Antique Blue & White English Delftware Charger 18th Century Hand-Painted C. 1750

$740.00

This Delft charger showcases a charming hand-painted chinoiserie scene featuring blooming trees, rocky formations, a cottage, and two fishermen in their boats on the water, with birds soaring in the sky above.
The design covers the entire plate without a separate border, a creative technique rarely seen in 18th-century English Delft pottery. The scene is painted in shades of cobalt blue against a traditional light blue glazed background.

Marks: The reverse features a factory mark “12.” Such marks are commonly found on 18th-century English Delftware ceramics to indicate the size of an item for display in the factory showroom or to denote its price category.
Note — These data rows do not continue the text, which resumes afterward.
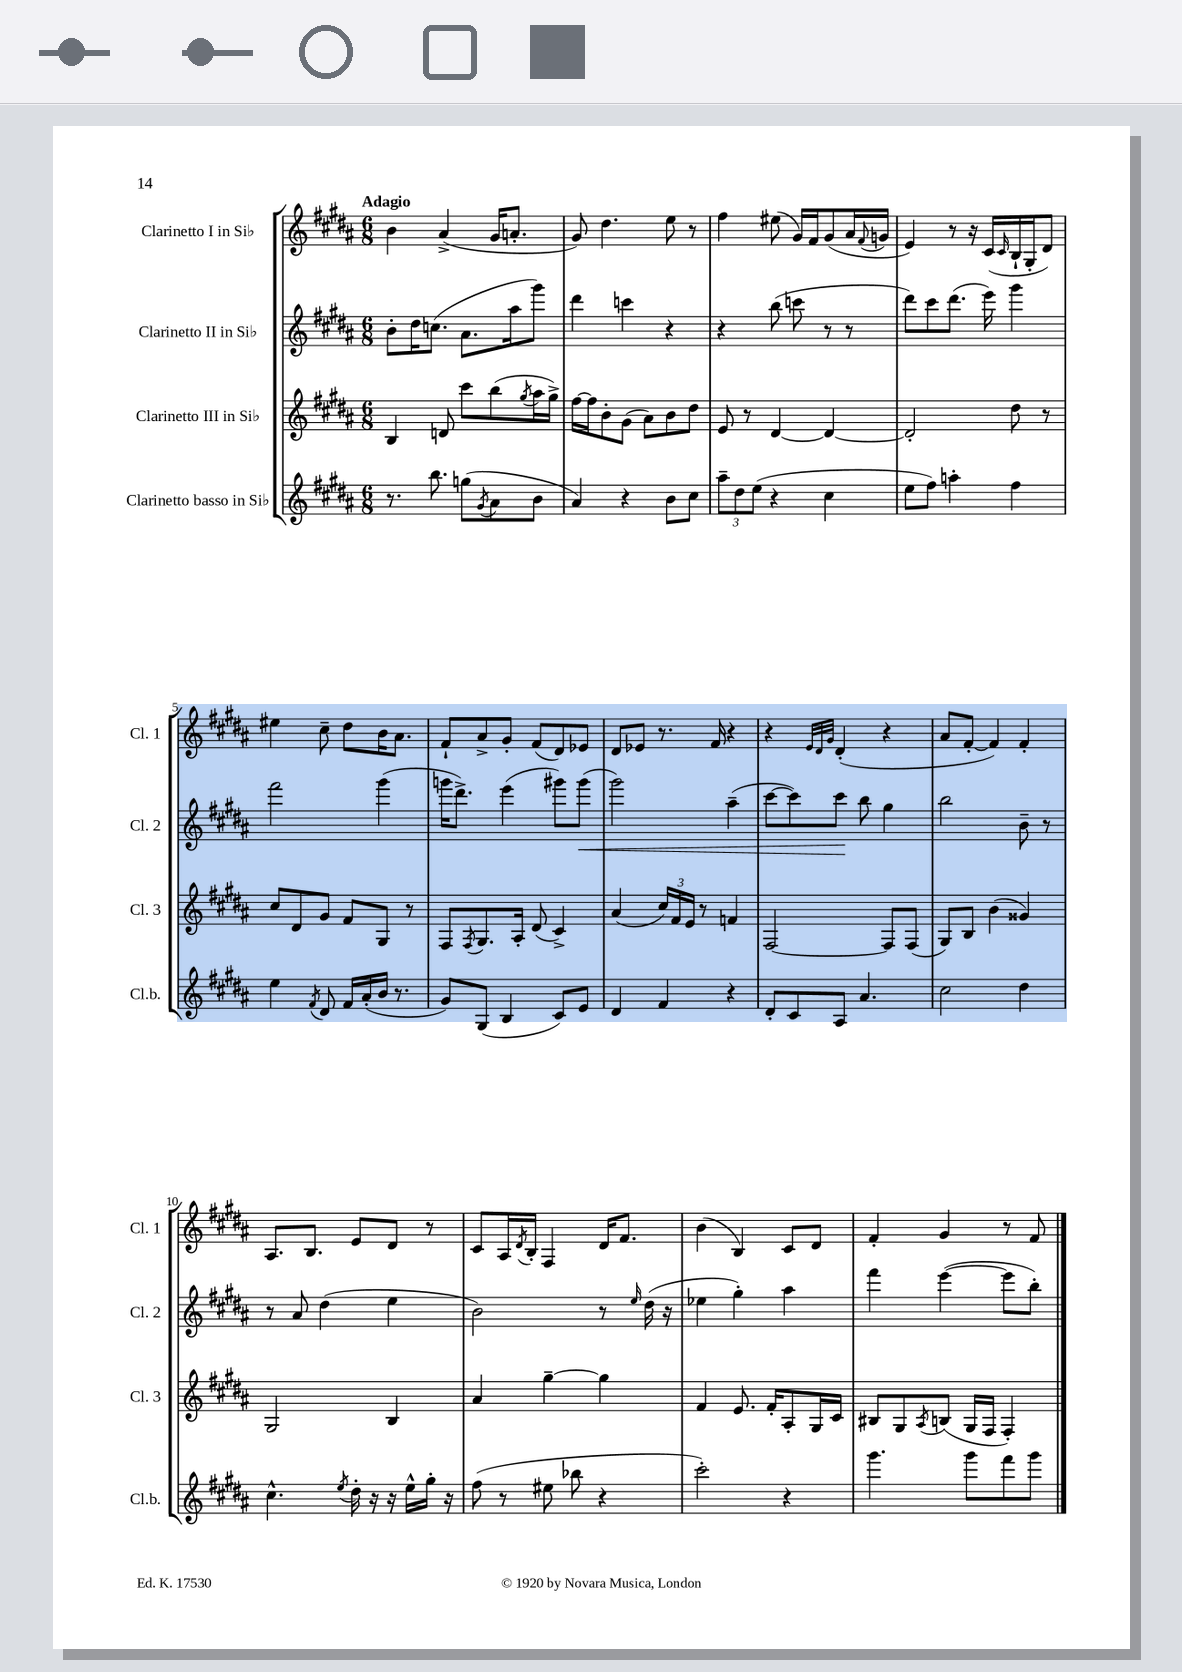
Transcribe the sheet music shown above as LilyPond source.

<<
\new StaffGroup <<
\new Staff = "s0" \with { instrumentName = "Clarinetto I in Sib" shortInstrumentName = "Cl. 1" } {
    \clef treble \key b \major \numericTimeSignature \time 6/8 \tempo "Adagio"
    b'4 ais'4->( gis'16 a'8.-. |
    gis'8) dis''4. e''8 r8 |
    fis''4 eis''8( gis'16) fis'16 gis'8( ais'16 \appoggiatura { fis'8 } g'16 |
    e'4) r8 r16 cis'16( \grace { cis'16 } b16-! gis16-. dis'8) |
    eis''4 cis''8-- dis''8 b'16 ais'8. |
    fis'8-! ais'8-> gis'8-. fis'8( dis'8) ees'8 |
    dis'8 ees'8 r8. fis'16 r4 |
    r4 \grace { e'32 dis'32 gis'32 } dis'4-.( r4 |
    ais'8 fis'8~-. fis'4) fis'4-. |
    ais8. b8. e'8 dis'8 r8 |
    cis'8 ais16 \acciaccatura { dis'8 } b16-. fis4 dis'16 fis'8. |
    b'4( b4) cis'8 dis'8 |
    fis'4-. gis'4 r8 fis'8 \bar "|." |
}
\new Staff = "s1" \with { instrumentName = "Clarinetto II in Sib" shortInstrumentName = "Cl. 2" } {
    \clef treble \key b \major \numericTimeSignature \time 6/8
    b'8-. dis''16 c''8.( ais'8. ais''16 gis'''8) |
    dis'''4 c'''4 r4 |
    r4 b''8( c'''8 r8 r8 |
    dis'''8) cis'''8 dis'''8.( e'''16) gis'''4 |
    fis'''2 gis'''4( |
    g'''16 dis'''8.->) e'''4( gis'''8) gis'''8\<( |
    gis'''2) ais''4--( |
    cis'''8~ cis'''8) cis'''8\! b''8 gis''4 |
    b''2 b'8-- r8 |
    r8 ais'8 dis''4( e''4 |
    b'2) r8 \grace { e''16 } dis''16( r16 |
    ees''4 gis''4-.) ais''4 |
    fis'''4 e'''4~( e'''8 b''8-.) \bar "|." |
}
\new Staff = "s2" \with { instrumentName = "Clarinetto III in Sib" shortInstrumentName = "Cl. 3" } {
    \clef treble \key b \major \numericTimeSignature \time 6/8
    b4 d'8 cis'''8 b''8( \acciaccatura { gis''8 } ais''16 gis''16->) |
    fis''16~ fis''16 b'8-. gis'8( ais'8) b'8 dis''8 |
    e'8 r8 dis'4~ dis'4~ |
    dis'2-. dis''8 r8 |
    cis''8 dis'8 gis'8 fis'8 gis8 r8 |
    fis8 \acciaccatura { fis8 } gis8. ais16-. dis'8( cis'4->) |
    ais'4( \tuplet 3/2 { cis''16) fis'16 e'16 } r8 f'4 |
    fis2~ fis8 fis8( |
    gis8) b8 b'4( gisis'4) |
    gis2 b4 |
    ais'4 gis''4~-- gis''4 |
    fis'4 e'8. fis'16-. ais8-. gis16 cis'16 |
    bis8 gis8 \acciaccatura { ais8 } b8( gis16 fis16 fis4-.) \bar "|." |
}
\new Staff = "s3" \with { instrumentName = "Clarinetto basso in Sib" shortInstrumentName = "Cl.b." } {
    \clef treble \key b \major \numericTimeSignature \time 6/8
    r8. b''8. g''8( \acciaccatura { gis'8 } ais'8 b'8 |
    ais'4) r4 b'8 cis''8 |
    \tuplet 3/2 { ais''8-- dis''8 e''8( } r4 cis''4 |
    e''8 fis''8) a''4-. fis''4 |
    e''4 \acciaccatura { fis'8 } dis'8 fis'16 ais'16-.( b'16 r8. |
    gis'8) gis8( b4 cis'8) e'8 |
    dis'4 fis'4 r4 |
    dis'8-. cis'8 ais8 ais'4. |
    cis''2 dis''4 |
    cis''4.-^ \acciaccatura { e''8 } dis''16-. r16 r16 e''16-^ gis''16-. r16 |
    fis''8( r8 eis''8 bes''8 r4 |
    cis'''2-.) r4 |
    gis'''4. gis'''8 fis'''8 gis'''8 \bar "|." |
}
>>
>>
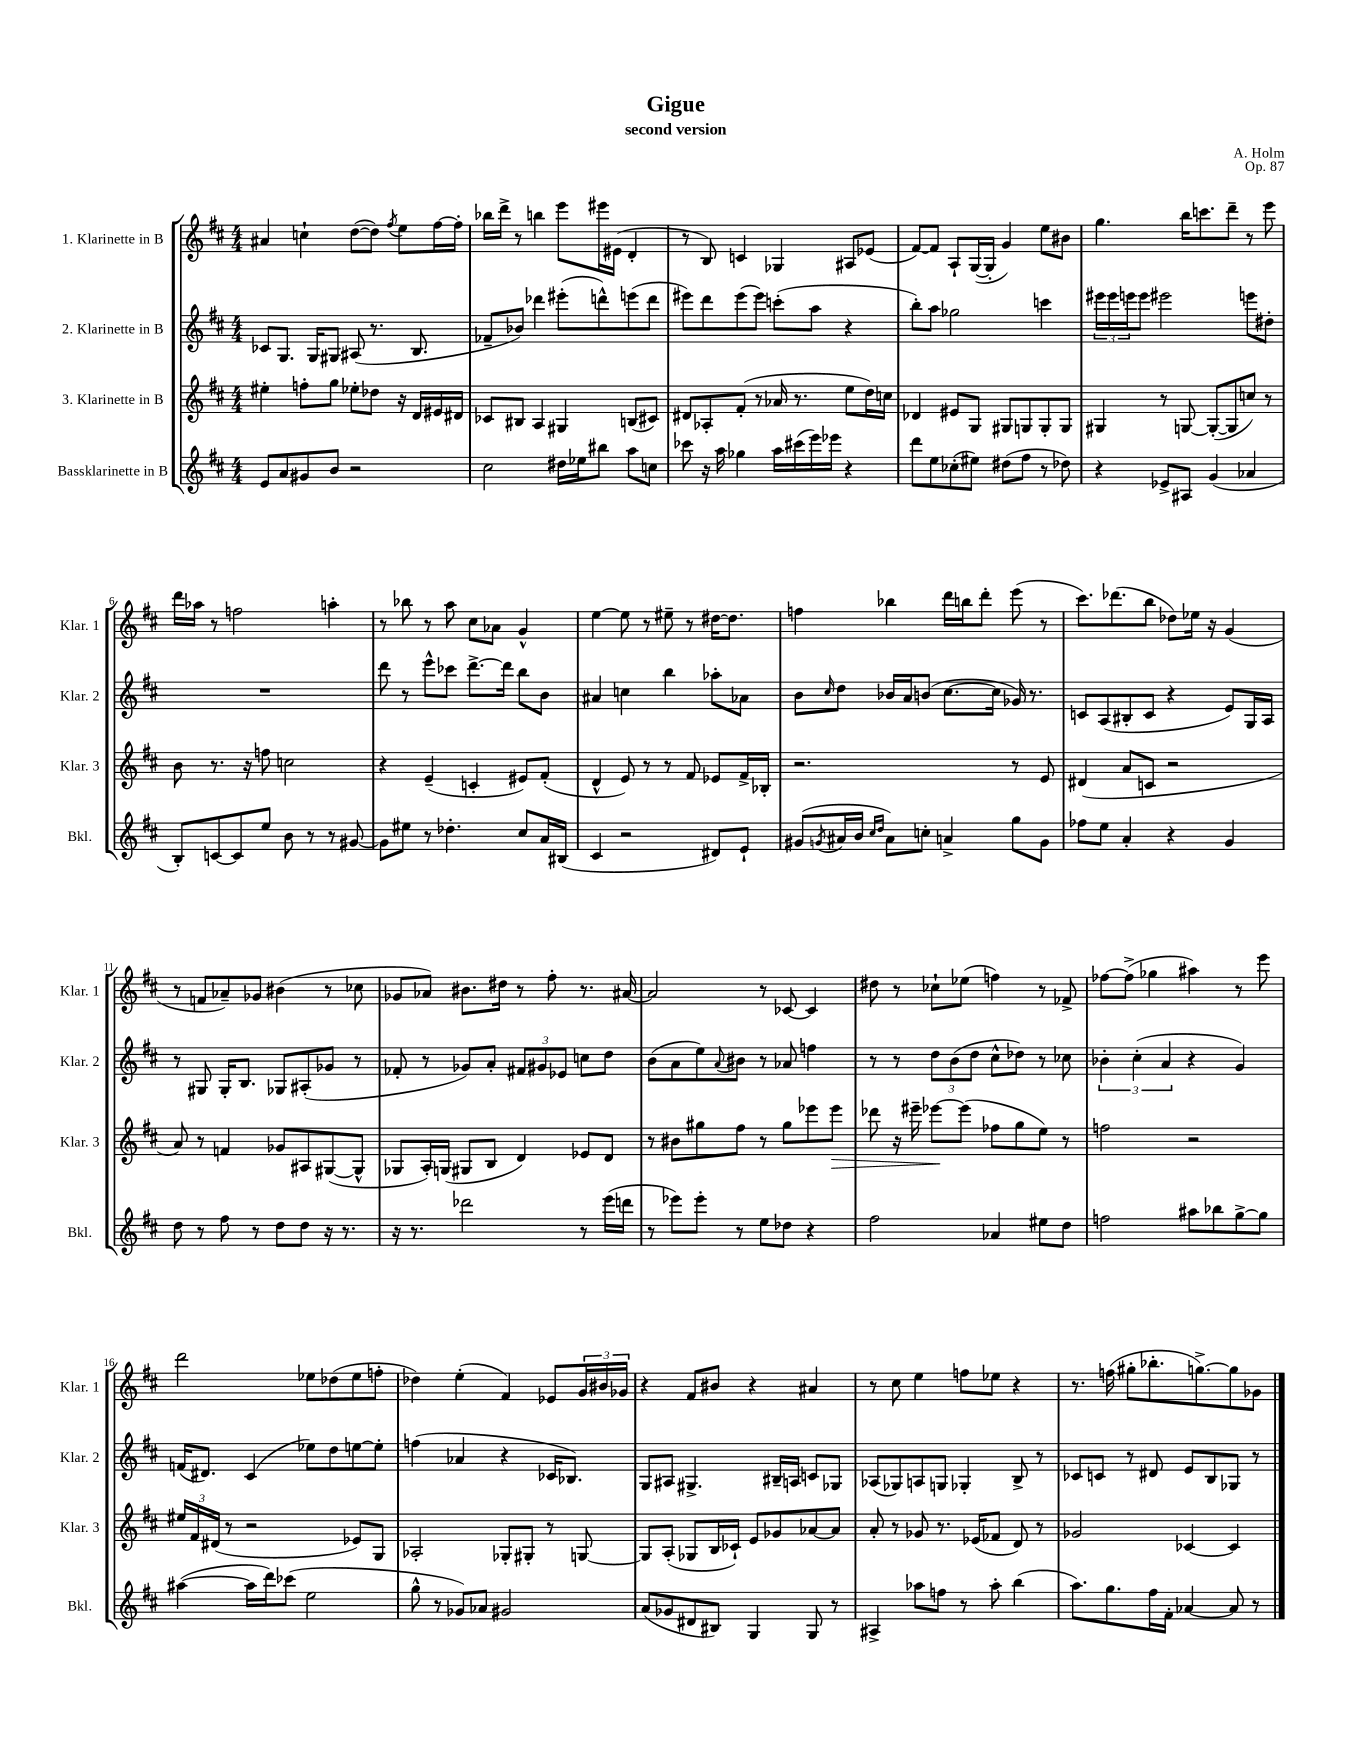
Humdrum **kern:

**kern	**kern	**kern	**kern
*staff4	*staff3	*staff2	*staff1
*clefG2	*clefG2	*clefG2	*clefG2
*k[f#c#]	*k[f#c#]	*k[f#c#]	*k[f#c#]
*M4/4	*M4/4	*M4/4	*M4/4
8e	4ee#'	8c-	4a#
8a	.	8.G	.
8g#	8ff'	.	4cc`
.	.	16G	.
8b	8gg	8G#	.
2r	8ee-'	(8A#	([8dd
.	8dd-	8.r	8dd])
.	.	.	8qff#
.	16r	.	8ee
.	16d	8.B	.
.	16e#	.	[16ff#
.	16d#	.	16ff#']
=	=	=	=
2cc#	8c-	8f-~	16bb-
.	.	.	16ddd^
.	8B#	8b-)	8r
.	4A	4ddd-	4bb
16dd#	4G#	(8eee#'	8eee
16ee-	.	.	.
8bb#	.	8ddd^^)	16eee#
.	.	.	(16e#
8aa	(8B	(8eee	4d'
8cc	8c#)	8ddd	.
=	=	=	=
8ccc-	8d#	8eee#)	8r
16r	8A-'	8ddd	8B)
16aa	.	.	.
4gg-	(8f#'	(8eee#	4c
.	8r	8eee#)	.
16aa	16a-	(8ccc'	4G-
(16ccc#	8.r	.	.
16eee)	.	8aa	.
16eee-	.	.	.
4r	8ee	4r	8A#
.	16dd)	.	(8e-
.	16cc	.	.
=	=	=	=
8ddd	4d-	8bb')	[8f#)
8ee	.	8aa	8f#]
(8cc-'	8e#	2gg-	8A`
8ee#)	8G	.	([16G
.	.	.	16G']
(8dd#	8G#	.	4g)
8ff#	8G	.	.
8r	8G'	4ccc	8ee
8dd-)	8G	.	8b#
=	=	=	=
4r	4G#	24eee#	4.gg
.	.	24eee#	.
.	.	24eee	.
.	.	8eee	.
8e-^	8r	2eee#	.
8A#	[8G	.	16bb
.	.	.	8.ccc
(4g	(8G'_	.	.
.	8G]	.	8ddd~
4a-	8cc)	8eee	8r
.	8r	8dd#'	8eee
=	=	=	=
8B')	8b	1r	16ddd
.	.	.	16aa-
[8c	8.r	.	8r
8c]	.	.	2ff
.	16r	.	.
8ee	8ff	.	.
8b	2cc	.	.
8r	.	.	.
8r	.	.	4aa'
[8g#	.	.	.
=	=	=	=
8g#]	4r	8ddd	8r
8ee#	.	8r	8bb-
8r	(4e~	8eee^^	8r
4.dd-'	.	8ccc-	8aa
.	4c'	[8.ddd^	8cc#
.	.	.	8a-
.	.	16ddd]	.
8cc#	8e#)	8bb	4g^^
16a	(8f#'	8b	.
(16B#	.	.	.
=	=	=	=
4c#	4d^^	4a#	[4ee
2r	8e)	4cc	8ee]
.	8r	.	8r
.	8r	4bb	8ee#~
.	8f#	.	8r
8d#)	8e-	8aa-'	[16dd#
.	.	.	8.dd#]
8e`	16f#^	8a-	.
.	16B-'	.	.
=	=	=	=
(8g#	2.r	8b	4ff
8qg	.	16qqcc#	.
16a#	.	8dd	.
16b	.	.	.
16qqcc#	.	.	.
16qqdd	.	.	.
8a#)	.	16b-	4bb-
.	.	16a	.
8cc'	.	(8b	.
4a^	.	[8.cc#	16ddd
.	.	.	16bb
.	.	.	8ddd'
.	.	16cc#]	.
8gg	8r	16g-)	(8eee
.	.	8.r	.
8g	8e	.	8r
=	=	=	=
8ff-	(4d#	8c	8.ccc#)
8ee	.	(8A	.
.	.	.	(8.ddd-
4a'	8a	8B#'	.
.	8c	8c	8bb
4r	2r	4r	8dd-)
.	.	.	16ee-
.	.	.	16r
4g	.	8e)	(4g
.	.	16G	.
.	.	16A	.
=	=	=	=
8dd	8a)	8r	8r
8r	8r	8G#	8f
8ff#	4f	16G#'	8a-~)
.	.	8.B	.
8r	.	.	8g-
8dd	8g-	8G-	(4b#
8dd	8A#	(8A#'	.
16r	([8G#	8g-	8r
8.r	.	.	.
.	8G#^^]	8r	8cc-
=	=	=	=
16r	8G-	8f-'	8g-
8.r	.	.	.
.	16A')	8r	8a-)
.	(16G	.	.
2ddd-	8G#	8g-)	8.b#
.	8B	8a'	.
.	.	.	16dd#
.	4d)	12f#	8r
.	.	12g#	.
.	.	.	8ff#'
.	.	12e-	.
8r	8e-	8cc	8.r
(16eee	8d	8dd	.
16ddd	.	.	[16a#
=	=	=	=
8r	8r	(8b	2a#]
8eee-)	8b#	8a	.
8eee-'	8gg#	8ee)	.
.	.	8qqa	.
8r	8ff#	8b#	.
8ee	8r	8r	8r
8dd-	8gg#	8a-	[8c-
4r	8eee-	4ff	4c-]
.	8eee-	.	.
=	=	=	=
2ff#	8ddd-	8r	8dd#
.	16r	8r	8r
.	16eee#~	.	.
.	[8eee-	12dd	8cc-`
.	.	(12b	.
.	(8eee-]	.	(8ee-
.	.	12dd	.
4a-	8ff-	8cc#^^	4ff)
.	8gg	8dd-)	.
8ee#	8ee)	8r	8r
8dd	8r	8cc-	8f-^
=	=	=	=
2ff	2ff	6b-'	[8ff-
.	.	.	(8ff-^]
.	.	(6cc#'	.
.	.	.	4gg-
.	.	6a	.
8aa#	2r	4r	4aa#)
8bb-	.	.	.
[8gg^	.	4g)	8r
8gg]	.	.	8eee
=	=	=	=
([4aa#	24ee#	(16f	2ddd
.	24f#	.	.
.	.	8.d#)	.
.	(24d#	.	.
.	8r	.	.
16aa#]	2r	(4c#	.
16ddd)	.	.	.
(8ccc-	.	.	.
2ee	.	8ee-)	8ee-
.	.	8dd	(8dd-
.	8e-)	[8ee	8ee-
.	8G	8ee']	8ff'
=	=	=	=
8gg^^	2A-'	(4ff	4dd-)
8r	.	.	.
8g-)	.	4a-	(4ee'
8a-	.	.	.
2g#	8G-'	4r	4f#)
.	8G#'	.	.
.	8r	16c-	8e-
.	.	8.B-)	.
.	[8G	.	24g
.	.	.	24b#
.	.	.	24g-
=	=	=	=
(8a	8G]	8G	4r
8g-	(8A'	8A#	.
8d#	8G-	4.G#^	8f#
8B#)	16B	.	8b#
.	16c-`)	.	.
4G	8e	.	4r
.	8g-	16B#~	.
.	.	16A	.
8G	[8a-	8c	4a#
8r	8a-]	8G-	.
=	=	=	=
4A#^	8a'	(8A-	8r
.	8r	8G-)	8cc#
8aa-	8g-	8A	4ee
8ff	8.r	8G	.
8r	.	4G-'	8ff
.	(16e-	.	.
8aa-'	8f-	.	8ee-
(4bb	8d)	8B^	4r
.	8r	8r	.
=	=	=	=
8.aa)	2g-	8c-	8.r
.	.	8c	.
8.gg	.	.	(16ff
.	.	8r	8gg#'
16ff#	.	8d#	8.bb-'
16f#'	.	.	.
[4a-	[4c-	8e	.
.	.	.	[8.gg^)
.	.	8B	.
8a-]	4c-]	8G-	8gg]
8r	.	8r	8g-
==	==	==	==
*-	*-	*-	*-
Dimensions: 10.75″ diameter

Condition: Excellent with slight edge frits invisibly restored

In stock

Background of English Delft

The art of making Delft began in England in the Mid-1500s. An English delftware jug has been found in East Malling, Kent, with a silver mount hallmarked 1550, which is presumed to be the earliest English delftware manufacture date. John Stow’s Survey of London (1598) records the arrival in 1567 of two Antwerp potters, Jasper Andries and Jacob Jansen, in Norwich, where they made “Gally Paving Tiles and vessels for Apothecaries and others…”
The production of Delft reached its high point in the mid-1700s. After that, creamware pottery began to replace Delft as the useful pottery of the English middle class.
See Caiger-Smith, Alan, Tin-glazed Pottery in Europe and the Islamic World: The Tradition of 1000 Years in Maiolica, Faience and Delftware, Faber and Faber, 1973, ISBN 0-571-09349-3.